Saturday 1 January 2011

Fool's Gold, by Gillian Tett-review

Well I call it a review. I read the contents page and the epilogue, and dipped into one or two bits in between.
I'm sure it is a valuable historical record, and should be on the reading list of Economics courses for years to come. But if you have witnessed a car crash, watching a small family car hit by an oncoming sports car driven by a reckless driver, do you really need to know the name of the sports car driver and why he behaved that way? It's not an uncommon event. Recklessness and greed are not uncommon drivers of behaviour.
As a fan of Paul Ormerod, I'm more interested in 'Why most things fail'.
The underlying answer is that human beings vastly overestimate their own abilities. And the more intelligent and/or successful someone is, the more likely this is to be the case. Pack a group of such people together, and common sense goes entirely out the window, replaced by a massive dose of hubris.
So we go for the grand project, a massive centrally controlled state(communism-failed), control of global temperatures (will never happen), and a new global financial model where people only get rich, and 'bubbles' don't happen (subject of Tett's book).

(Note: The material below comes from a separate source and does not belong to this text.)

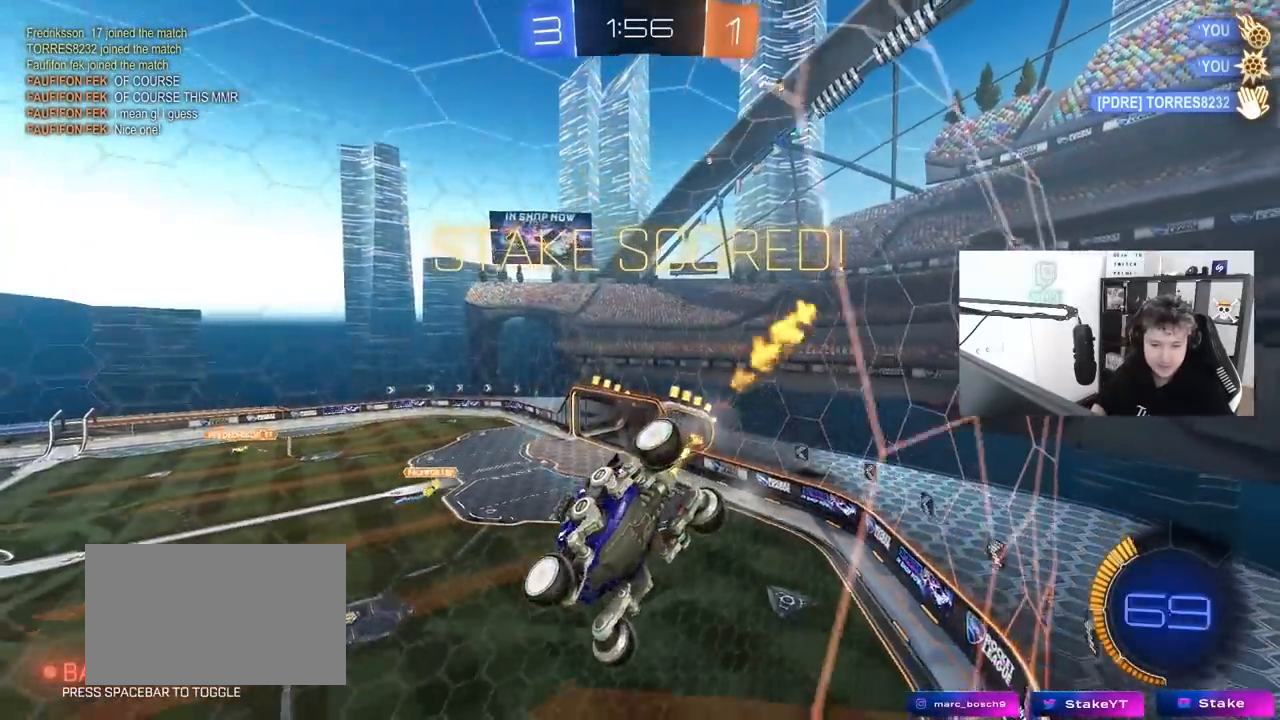
{"keys": ["a"], "mouse": [], "mouse_move": "up-right", "events": [[17, "d", "up"], [17, "mouse_right", "down"], [17, "w", "up"], [67, "a", "down"], [117, "shift", "down"], [167, "s", "down"], [250, "mouse_right", "up"], [300, "mouse_left", "up"], [350, "shift", "up"], [483, "s", "up"]]}
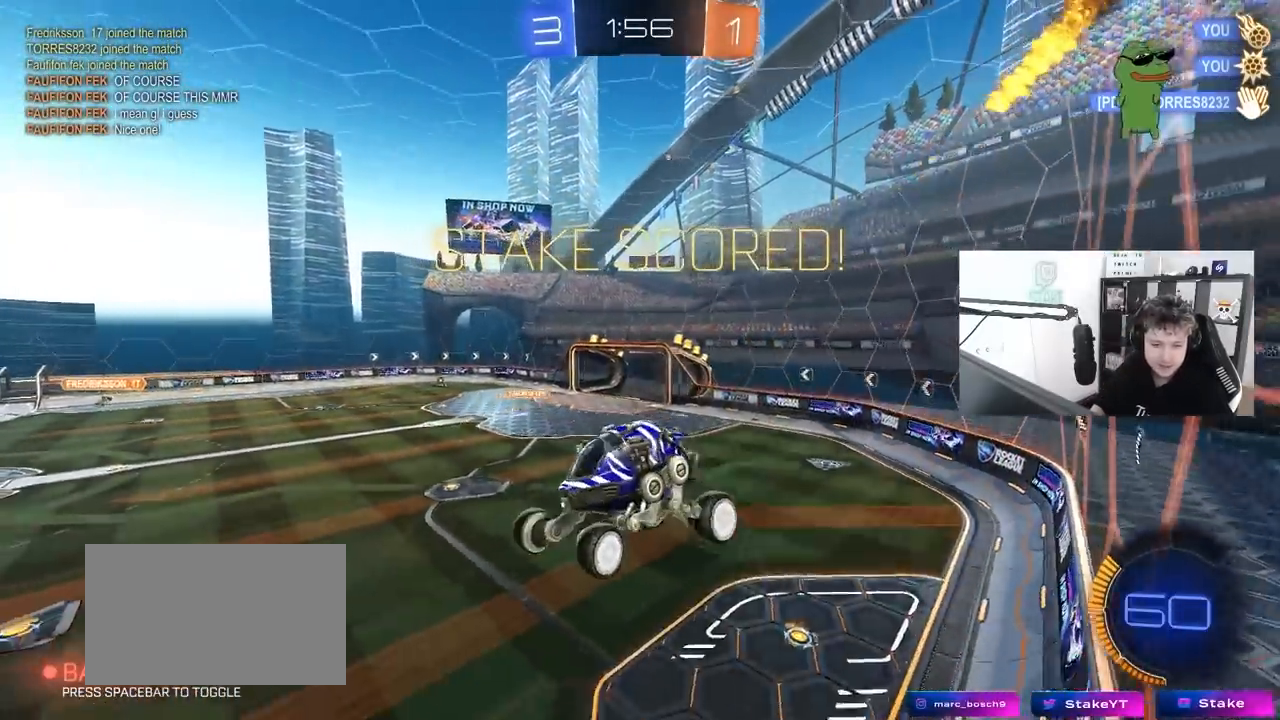
{"keys": ["w"], "mouse": ["left"], "mouse_move": "down-left", "events": [[33, "a", "up"], [217, "w", "down"], [367, "mouse_left", "down"], [367, "mouse_right", "down"], [500, "mouse_right", "up"]]}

What we really need, is a 'damage limitation' apprach. Manageable projects- a state that provides a structure to society in which individuals can maximise their potential, but leaves them free to choose how to do that- initiatives to limit the excesses of unrestrained economic growth, pollution, environmental destruction, but with specific, acheivable and measurable objectives- and in the financial world, I agree with Gillian Tett's epilogue, which (paraphrased) says that money and credit are too important to be left to bankers. I for one hope I never hear the words 'too big to fail' again.